View Full Version : Another flycutter question

11-08-2015, 05:53 PM
I didn't want to highjack the other thread about the flycutter vs mill surface finish however it brings up something I have been wondering about. Having the mill head in perfect tram was mentioned and I suppose that's fairly obvious but the best I have been able to do does not result in enough "perfection" to get a perfect finish. When entering the cut the surface is almost perfect, nearly to the point of a ground finish appearance, but then despite anything I have tried the trailing cut ruins this finish. I would "assume" that the trailing cut is not supposed to cut at all and indeed there seems to be no measurable cut but still it's enough to mess up that shinny surface and I was wondering if there is a way to avoid this or is that just the nature of the beast?

I have noticed that with very minor tram errors the finish is better or worse depending on the direction of travel but I usually can get the tram to the point that travel direction makes little or no difference.

11-08-2015, 06:26 PM

It is the nature of the beast. Even if you somehow managed to achieve perfect tram, tool flex will cause just a bit of drag on the backside. I find I get the best finish when running at high rpms and low feeds. I have no problems running a HSS tool bit at 1000rpms or a bit better in steel with .010"-.015" DOC.


11-08-2015, 06:52 PM
If the heads in perfect tram, you should get a cross hatch pattern. If you want to avoid the second cut, although it is indicative of a properly set up mill, guys will sometimes put it out a tram a thou and take a super light cut. Personally I wouldn't bother; its milling and there are going to be tool marks. Grind lap polish scrape tumble bead blast file abrade or buff if there aren't supposed to tool marks.

11-08-2015, 10:10 PM
As dalee100 said, speed and feed figure significantly in getting a good flycut finish, but so does making sure you are using some lubricant to keep the cutter edge "clean". Material can build up on the cutting edge if it isn't lubed and then you have material trying to cut material rather than the cutting tool trying to cut material.
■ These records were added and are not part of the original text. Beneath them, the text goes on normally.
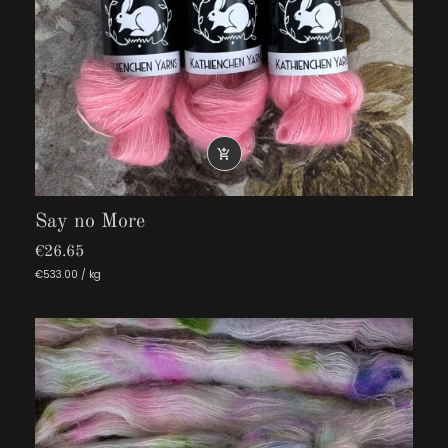

Say no More
€26.65
€533.00 / kg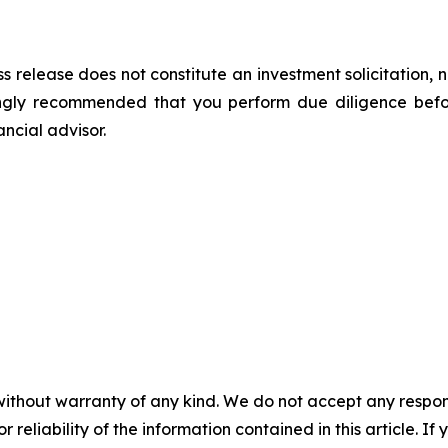
s release does not constitute an investment solicitation, n
ongly recommended that you perform due diligence befor
ancial advisor.
without warranty of any kind. We do not accept any responsib
r reliability of the information contained in this article. I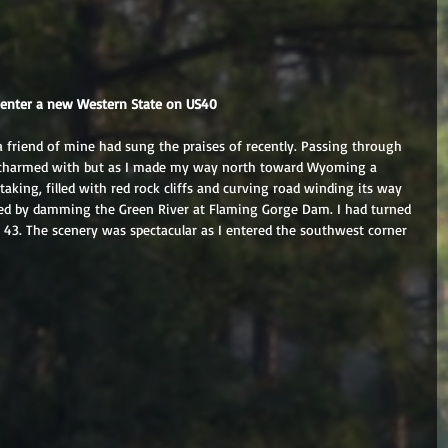
I enter a new Western State on US40
 a friend of mine had sung the praises of recently. Passing through 
charmed with but as I made my way north toward Wyoming a 
king, filled with red rock cliffs and curving road winding its way 
ed by damming the Green River at Flaming Gorge Dam. I had turned 
 43. The scenery was spectacular as I entered the southwest corner 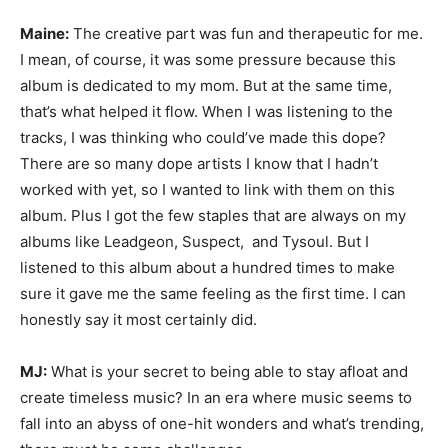
Maine:
The creative part was fun and therapeutic for me.
I mean, of course, it was some pressure because this
album is dedicated to my mom. But at the same time,
that’s what helped it flow. When I was listening to the
tracks, I was thinking who could’ve made this dope?
There are so many dope artists I know that I hadn’t
worked with yet, so I wanted to link with them on this
album. Plus I got the few staples that are always on my
albums like Leadgeon, Suspect, and Tysoul. But I
listened to this album about a hundred times to make
sure it gave me the same feeling as the first time. I can
honestly say it most certainly did.
MJ:
What is your secret to being able to stay afloat and
create timeless music? In an era where music seems to
fall into an abyss of one-hit wonders and what’s trending,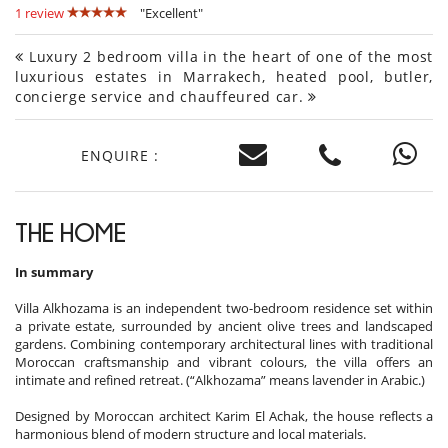
1 review
"Excellent"
Luxury 2 bedroom villa in the heart of one of the most
luxurious estates in Marrakech, heated pool, butler,
concierge service and chauffeured car.
ENQUIRE :
THE HOME
In summary
Villa Alkhozama is an independent two-bedroom residence set within
a private estate, surrounded by ancient olive trees and landscaped
gardens. Combining contemporary architectural lines with traditional
Moroccan craftsmanship and vibrant colours, the villa offers an
intimate and refined retreat. (“Alkhozama” means lavender in Arabic.)
Designed by Moroccan architect Karim El Achak, the house reflects a
harmonious blend of modern structure and local materials.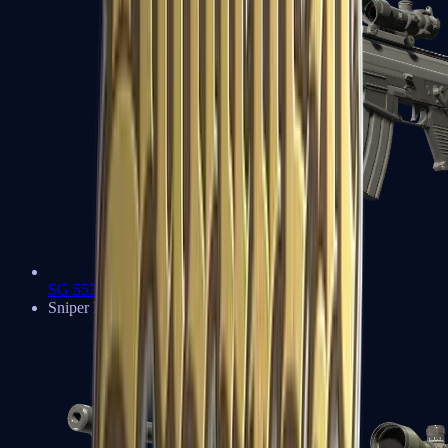
SG 553
Sniper Rifles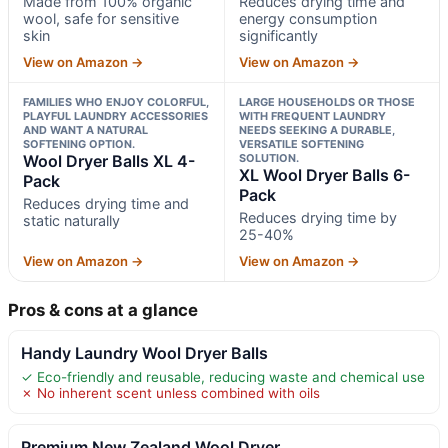
Made from 100% organic
Reduces drying time and
wool, safe for sensitive
energy consumption
skin
significantly
View on Amazon →
View on Amazon →
FAMILIES WHO ENJOY COLORFUL,
LARGE HOUSEHOLDS OR THOSE
PLAYFUL LAUNDRY ACCESSORIES
WITH FREQUENT LAUNDRY
AND WANT A NATURAL
NEEDS SEEKING A DURABLE,
SOFTENING OPTION.
VERSATILE SOFTENING
Wool Dryer Balls XL 4-
SOLUTION.
XL Wool Dryer Balls 6-
Pack
Pack
Reduces drying time and
Reduces drying time by
static naturally
25-40%
View on Amazon →
View on Amazon →
Pros & cons at a glance
Handy Laundry Wool Dryer Balls
✓ Eco-friendly and reusable, reducing waste and chemical use
✗ No inherent scent unless combined with oils
Premium New Zealand Wool Dryer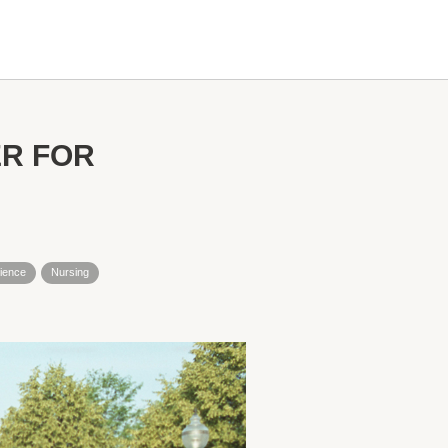
R FOR
ience
Nursing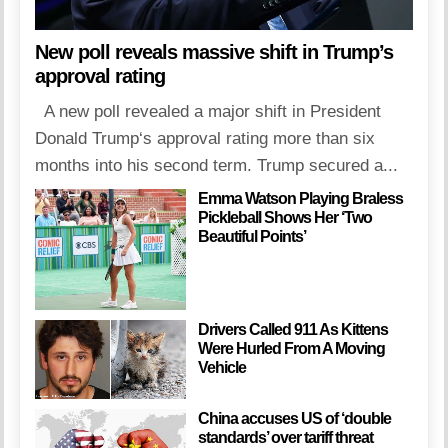
New poll reveals massive shift in Trump’s
approval rating
A new poll revealed a major shift in President
Donald Trump‘s approval rating more than six
months into his second term. Trump secured a...
Emma Watson Playing Braless
Pickleball Shows Her ‘Two
Beautiful Points’
Drivers Called 911 As Kittens
Were Hurled From A Moving
Vehicle
China accuses US of ‘double
standards’ over tariff threat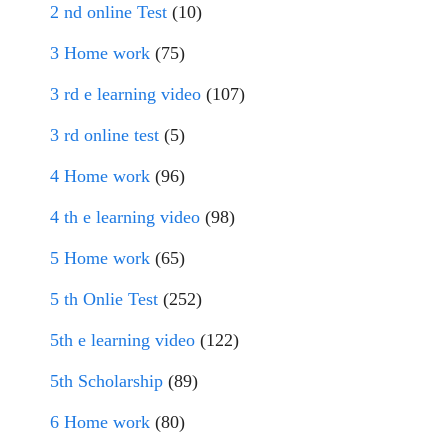
2 nd online Test
(10)
3 Home work
(75)
3 rd e learning video
(107)
3 rd online test
(5)
4 Home work
(96)
4 th e learning video
(98)
5 Home work
(65)
5 th Onlie Test
(252)
5th e learning video
(122)
5th Scholarship
(89)
6 Home work
(80)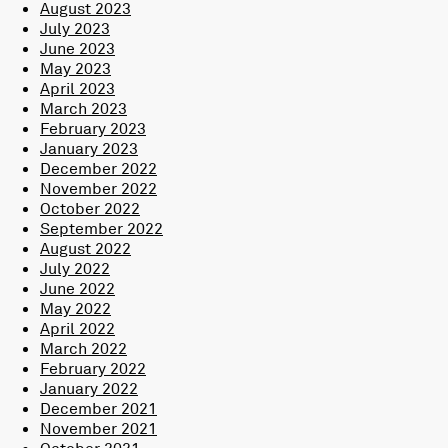
August 2023
July 2023
June 2023
May 2023
April 2023
March 2023
February 2023
January 2023
December 2022
November 2022
October 2022
September 2022
August 2022
July 2022
June 2022
May 2022
April 2022
March 2022
February 2022
January 2022
December 2021
November 2021
October 2021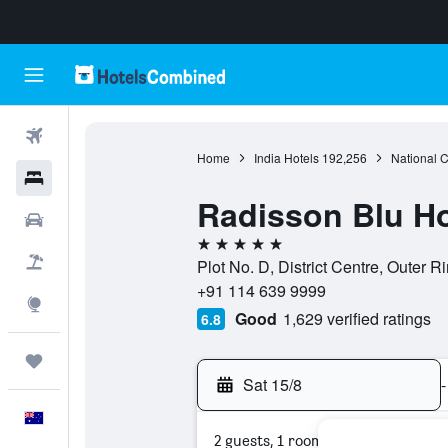
Flights
Home
India Hotels
192,256
National Ca
Hotels
Radisson Blu Ho
Cars
5 stars
Flight+Hotel
Plot No. D, District Centre, Outer R
+91 114 639 9999
Explore
Good
1,629 verified ratings
6.8
Trips
Sat 15/8
-
English
2 guests, 1 room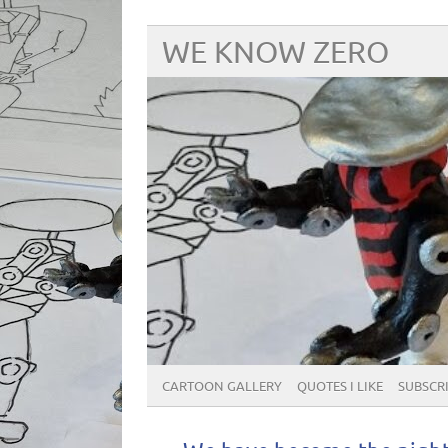
WE KNOW ZERO
CARTOON GALLERY
QUOTES I LIKE
SUBSCRIB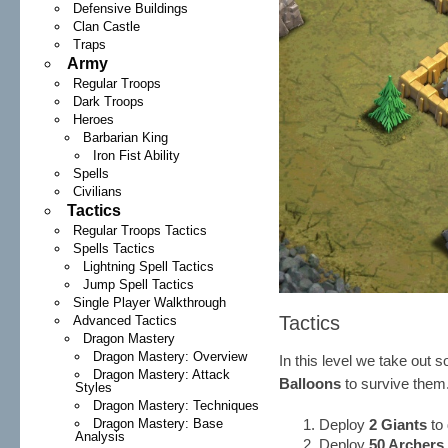
Defensive Buildings
Clan Castle
Traps
Army
Regular Troops
Dark Troops
Heroes
Barbarian King
Iron Fist Ability
Spells
Civilians
Tactics
Regular Troops Tactics
Spells Tactics
Lightning Spell Tactics
Jump Spell Tactics
Single Player Walkthrough
Tactics
Advanced Tactics
Dragon Mastery
Dragon Mastery: Overview
In this level we take out 
Dragon Mastery: Attack
Balloons
to survive them
Styles
Dragon Mastery: Techniques
Dragon Mastery: Base
Deploy
2 Giants
to 
Analysis
Deploy
50 Archers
Also, the manner in which your cutter is ground can also affect the resulting finish as well. If you are using a cutter which is ground much like a lathe cornering tool you might try breaking the edge with a flat right at the point, or grinding a slight radius on the point. Imagine you are looking through a microscope at the tool along the surface of the Y axis as it is cutting ... right down at the cut, with a pointed tool, you will see vertical points sticking up and valleys pointing down. The distance between them will be equal to the feed rate you are using (higher feed = greater spacing) so if you decrease the spacing by going to a lower feed rate the points will be very close together and be much smaller in height, thus the finish will look better. Now, if your tool's "point" is a radius you can imagine a round shape doing the cutting which would lead to an even "flatter" tool mark footprint.

11-09-2015, 12:21 AM
As DATo says, the secret to keep the trailing edge from messing up the cut is lubrication. You want the head in perfect tram and have lube on both side of the cut. One easy way is to run coolant, but most HSM mills will make a big mess out of that. You could use a squirt bottle with the appropriate thin viscosity cutting fluid. The name of the game is to keep any material from sticking to the cutting edge and getting deposited on the back side.

Sunset Machine
11-09-2015, 12:03 PM
I run a flycutter with the leading side .001" deeper than the trailing. It'll cut pretty deep, 3/8" in steel if I recall. Think about the toolbit on the trailing side, cutting inside out like that. Would a lathe do any better when using the wrong handed tools? Grind accordingly (no side rake, light cuts), or tilt the cutter.